___ Entries shown ___

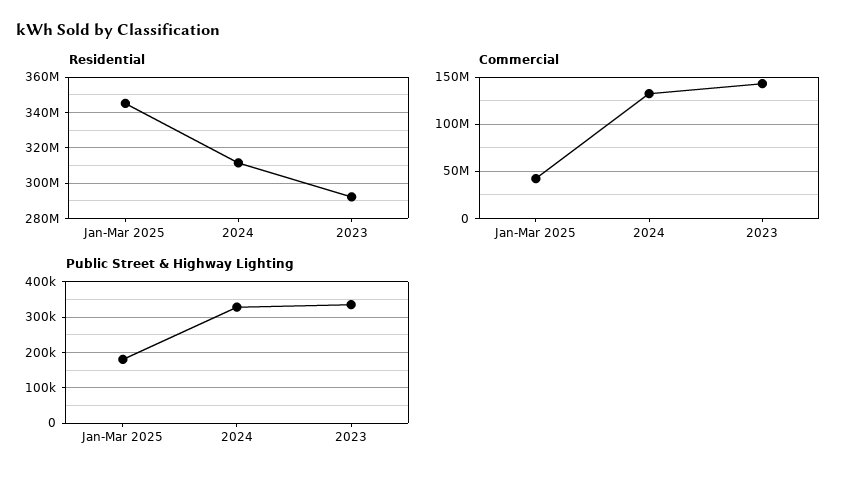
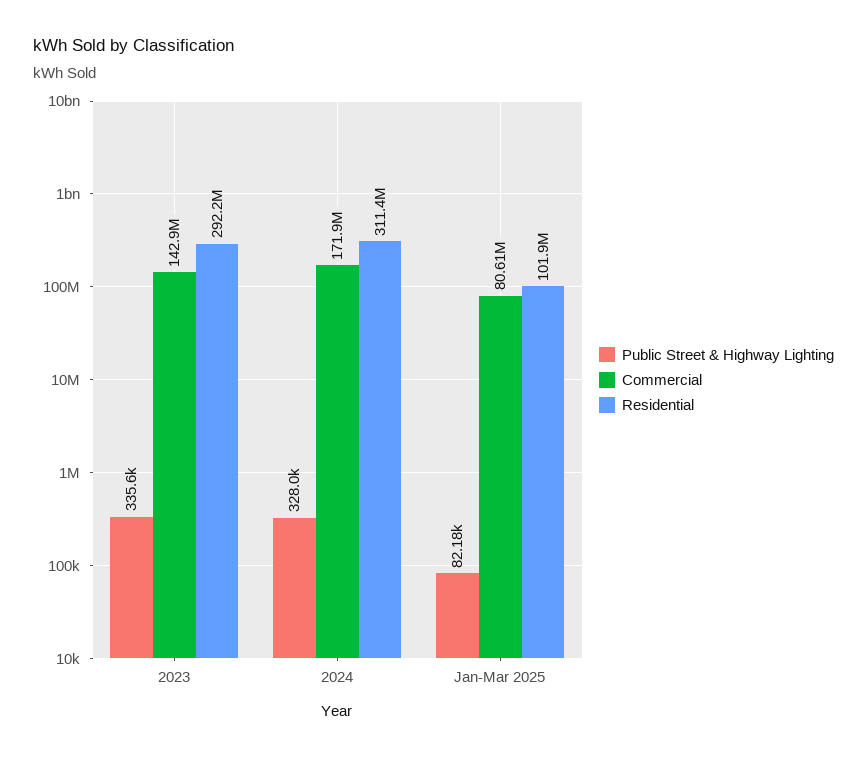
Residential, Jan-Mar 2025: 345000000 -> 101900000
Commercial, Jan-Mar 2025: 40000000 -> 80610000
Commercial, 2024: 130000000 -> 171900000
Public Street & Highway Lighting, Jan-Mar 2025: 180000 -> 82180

___
___ Entries shown ___

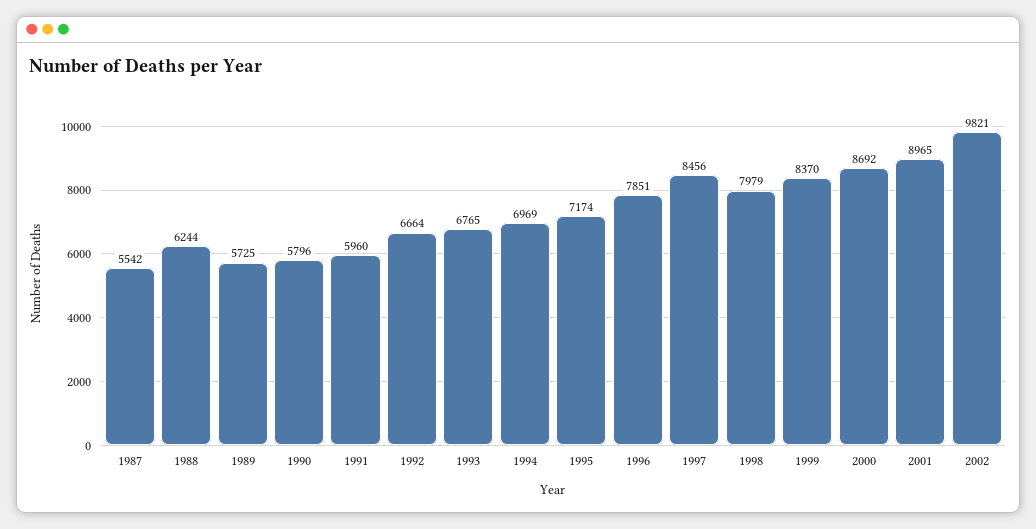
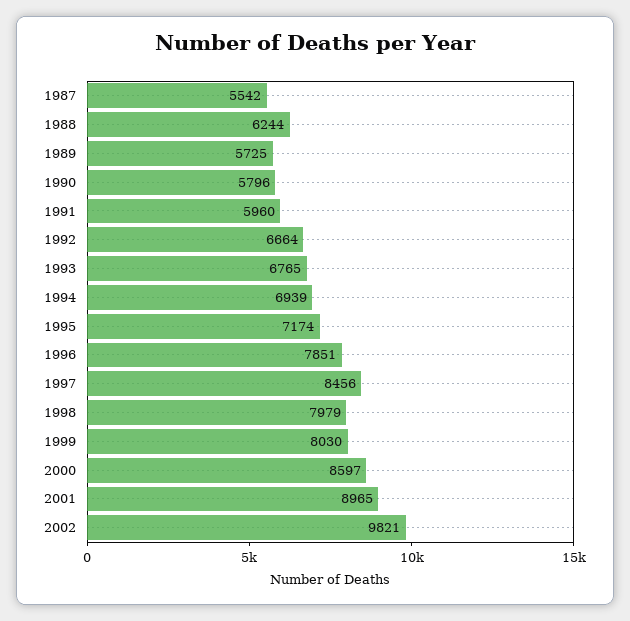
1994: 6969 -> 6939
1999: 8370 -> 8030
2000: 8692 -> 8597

___

Work instruction — Copy from the entries above each line in which the string "Commercial" can be found.

Exercise answer —
Commercial, Jan-Mar 2025: 40000000 -> 80610000
Commercial, 2024: 130000000 -> 171900000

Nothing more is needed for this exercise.